In the Agrovoc tree (left) a child relation between two nodes stands for a skos:narrower relation, in the AgronomicTaxon tree (left), it stands for a direct agro:hasLowerRank relation. In the DBpedia tree (right), a child has a dbo:genus relation with the dbr:Triticum taxon. In AgronomicTaxon (center), the species are the direct children of Triticum and the subspecies are the children of the species. In Agrovoc, all subtaxa of Triticum have a specie rank. There are no subspecies. In DBpedia, there is no rank distinction between the sub-taxa of a genus. DBpedia is not as fine-grained as AgronomicTaxon so the class agro:SpecyRank has no equivalence in DBpedia. In the alignment, it is subsumed in correspondence (9) of Table 1. Therefore the rewritten query will return all taxa below Triticum.

The result of this query emphasises the granularity heterogeneity between datasets. It also shows the complementarity of the sources as some sub-taxa of Triticum only appear in DBpedia and some only in AgronomicTaxon.

6 Conclusion

We presented the use of complex alignments for a SPARQL rewriting approach applied to agronomic LOD sources. This evaluation of this approach highlights a few points. First of all, the agronomic ontologies of the LOD are heterogeneous and simple alignments are not always expressive enough to provide interoperability between them. Secondly, LOD datasets contain complementary information based on how they are populated (IN3-4, Fig. 3). A SPARQL rewriting approach based on complex alignments can show good results in information crossing depending on the nature of the query. Queries expecting a part of ontology as a result or using the structure of the query itself will not give good results with complex alignments (IN1). The granularity heterogeneity between ontologies will affect the semantic equivalence between two queries (IN5).This should be in mind when using the rewriting approach. Because of the scope heterogeneity between ontologies, some queries cannot be rewritten. The missing information of a dataset can affect the results of a query (e.g. DBpedia in IN2).

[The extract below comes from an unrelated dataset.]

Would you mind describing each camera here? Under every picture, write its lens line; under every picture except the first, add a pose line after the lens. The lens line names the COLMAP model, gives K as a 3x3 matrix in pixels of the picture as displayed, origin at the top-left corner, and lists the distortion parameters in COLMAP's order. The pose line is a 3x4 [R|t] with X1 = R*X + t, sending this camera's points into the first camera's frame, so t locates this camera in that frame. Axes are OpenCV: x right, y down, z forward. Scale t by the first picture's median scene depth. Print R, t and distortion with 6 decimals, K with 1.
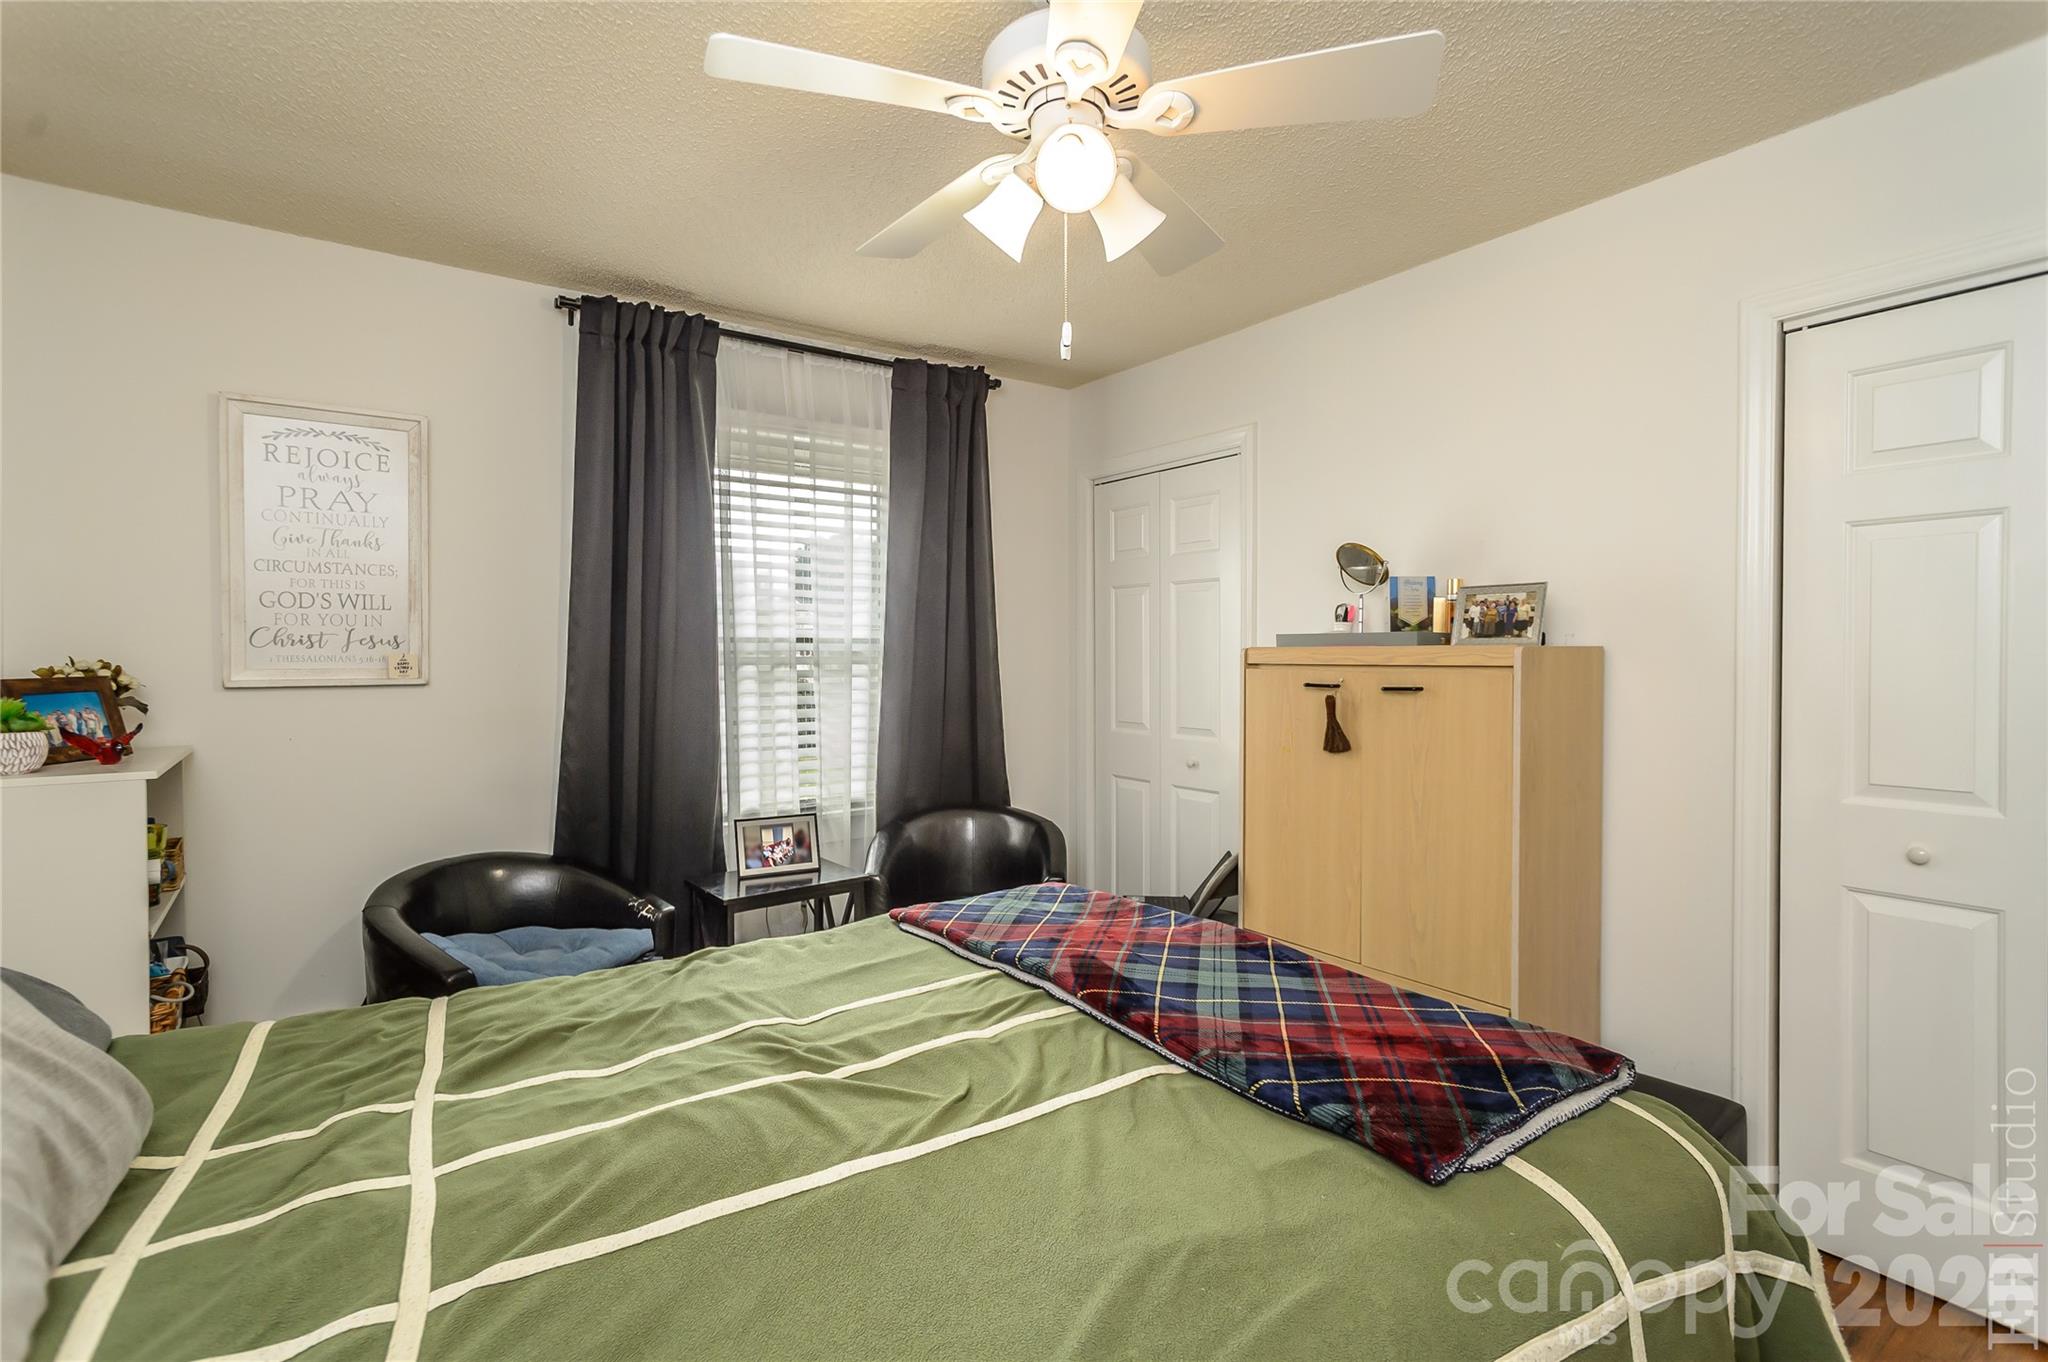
lens RADIAL K [[946.9, 0, 1008.5], [0, 946.9, 671.2], [0, 0, 1]] dist [-0.000313, 0.002287]
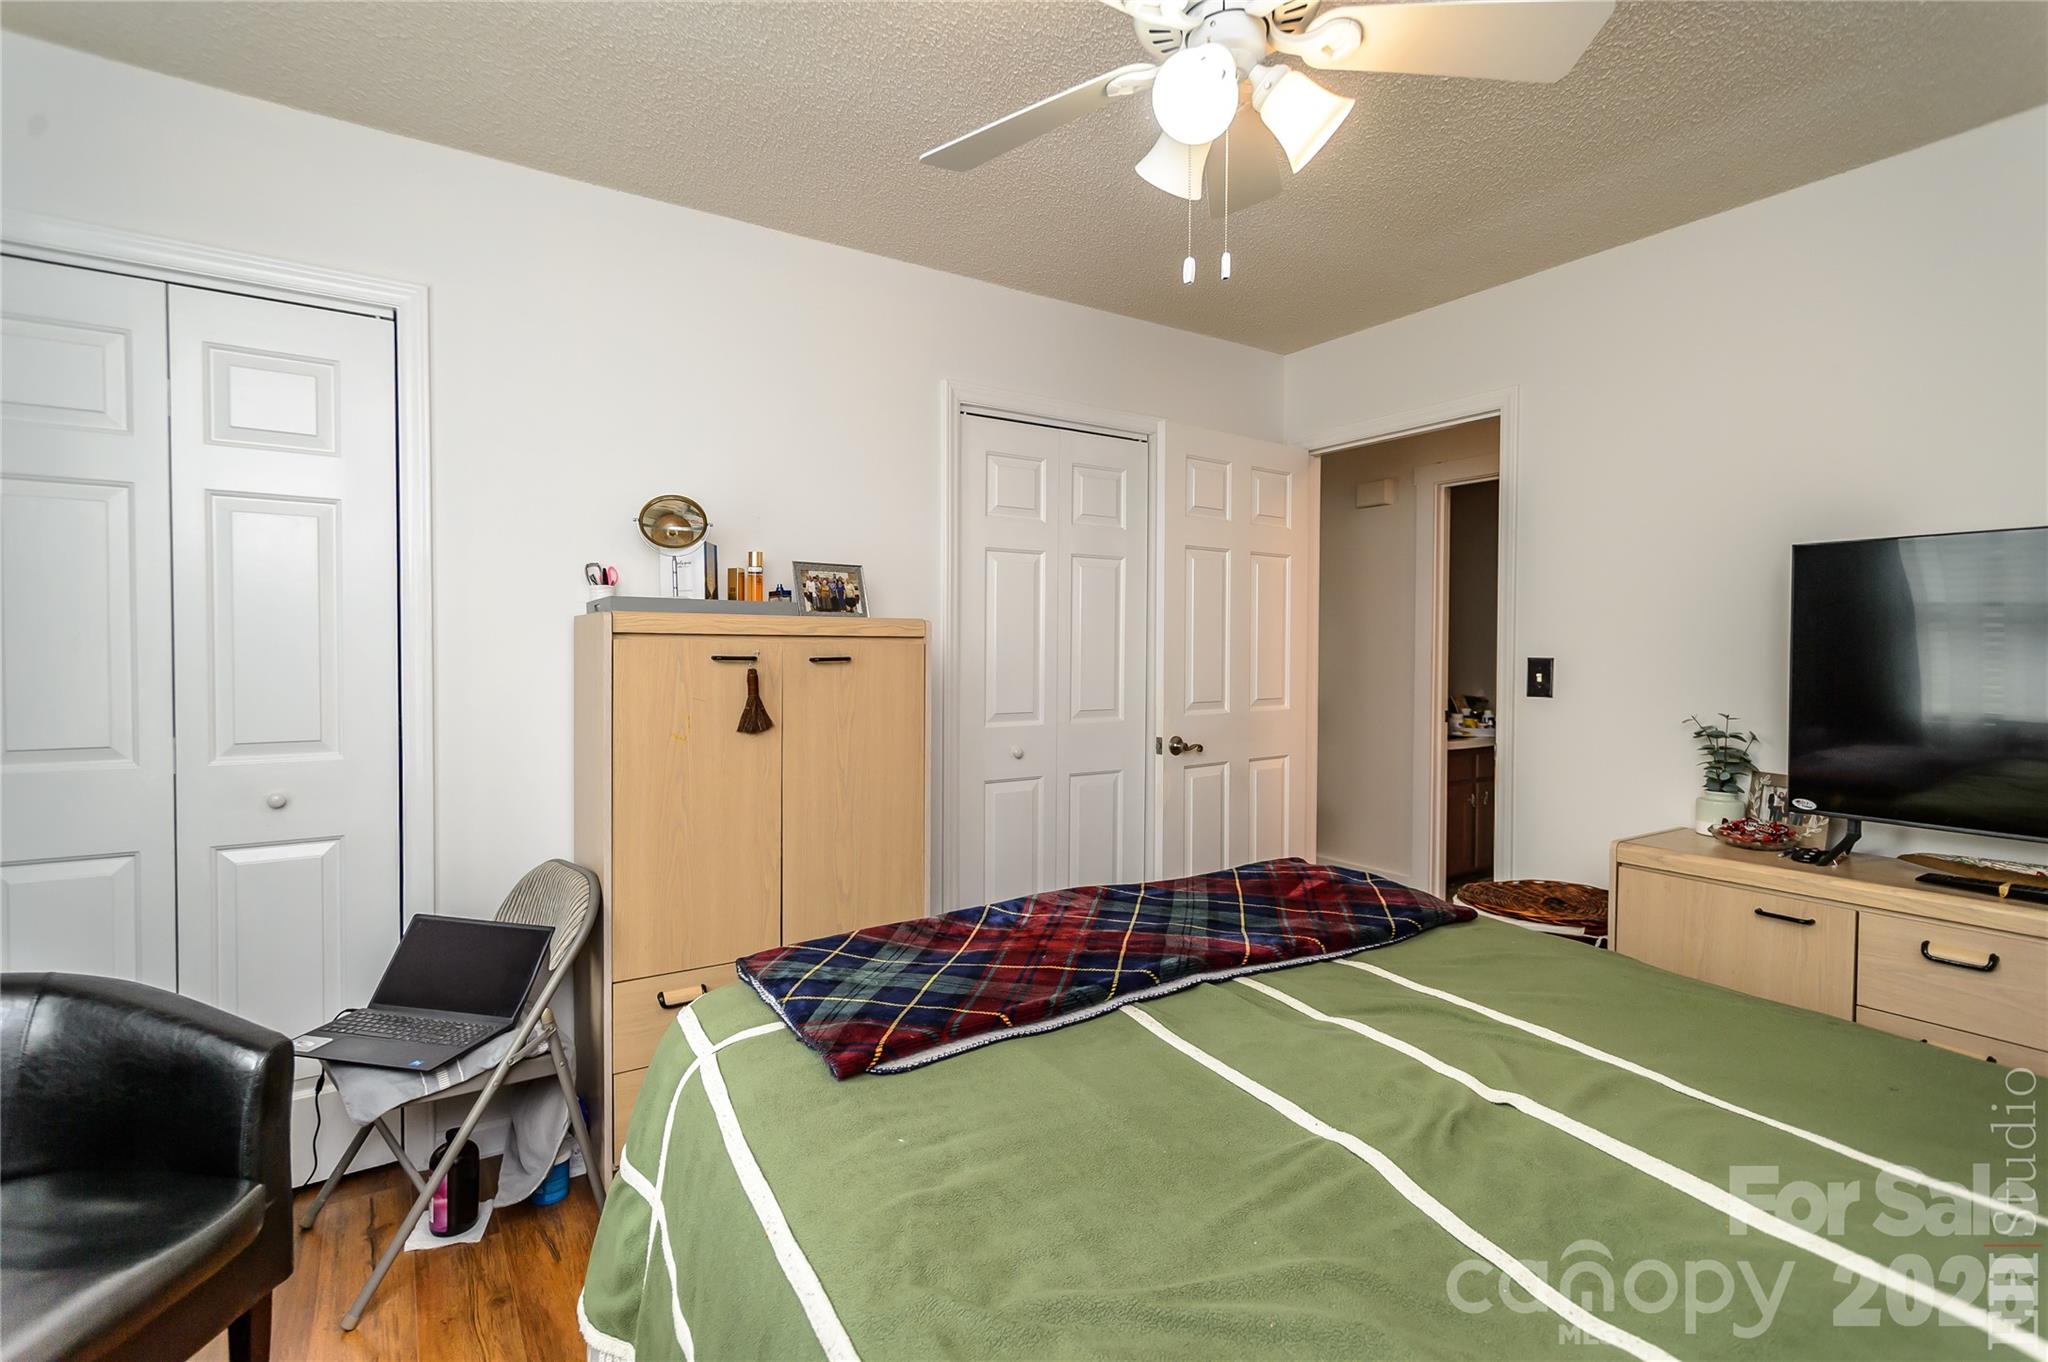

A few downsides can be stressed and shall be addressed in future works. First of all, the automatically obtained queries are not optimised for performance because of the triple by triple rewriting approach. This is an issue when querying large-scale datasets such as DBpedia. (m:n) correspondences are not processed by SPARQL query rewriting systems yet. A global interpretation of the SPARQL query, instead of a triple-by-triple process could be a solution to both problems. Another issue pointed out in IN1, is that the expected answer to a query can be a class in a dataset (agro:GenusRank) or an instance in another one (agovoc:c_11125). There still is no formalisation of this kind of correspondence (class-instance).